Safety Talk - Preventing Lyme Disease
Working outdoors in spring, summer and fall can expose you to Lyme disease. In most of Canada, Lyme disease is spread by blacklegged ticks (formerly called deer ticks). Lyme disease is a serious and potentially fatal disease if left untreated. Prompt removal of attached ticks (within 24 to 36 hours) can decrease the risk of infection.
Tick bites are usually painless and most people do not know they have been bitten. When a person is infected, symptoms usually develop within one to two weeks and include the following:
• fever;
• headache;
• muscle and joint pains;
• fatigue;
• swollen glands;
• a skin rash,especially one that looks like a red bull’s eye.

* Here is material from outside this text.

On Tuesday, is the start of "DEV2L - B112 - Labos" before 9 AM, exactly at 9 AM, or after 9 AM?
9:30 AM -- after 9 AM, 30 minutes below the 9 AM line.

Control Measures/Safeguards
• Determine if your workers are at risk of exposure to ticks;
• Ensure workers are educated to understand:
- the risk of tick bites and Lyme disease,
- how to identify blacklegged ticks,
- how to prevent tick bites or minimize exposure,
- how to treat a tick bite.
What should workers do?
• If possible, avoid long grass and low bushes;
• Wear light-coloured clothing to help find ticks more easily;
• Wear closed-toed shoes, long sleeve shirts that fit tightly around the wrist, and long-legged pants tucked into your socks or boots;
• Use insect repellents containing DEET to repel ticks. Apply to both clothes and skin. Always read the label and follow instructions for use;
• Check for ticks on and under clothing and pay attention to the armits, in and around ears, behind knees, areas with body hair, and the navel and groin areas;
• Take a shower shortly after being outdoors;
• Wash clothes promptly and put them in the dryer with heat to help kill any ticks that may remain;
• Carefully remove ticks found attached to the skin. Gently use fine pointed tweezers to grasp head of the tick as close to the skin as possible. Pull slowly to remove the whole tick.
• If any of the symptoms of Lyme disease develop, contact your doctor immediately.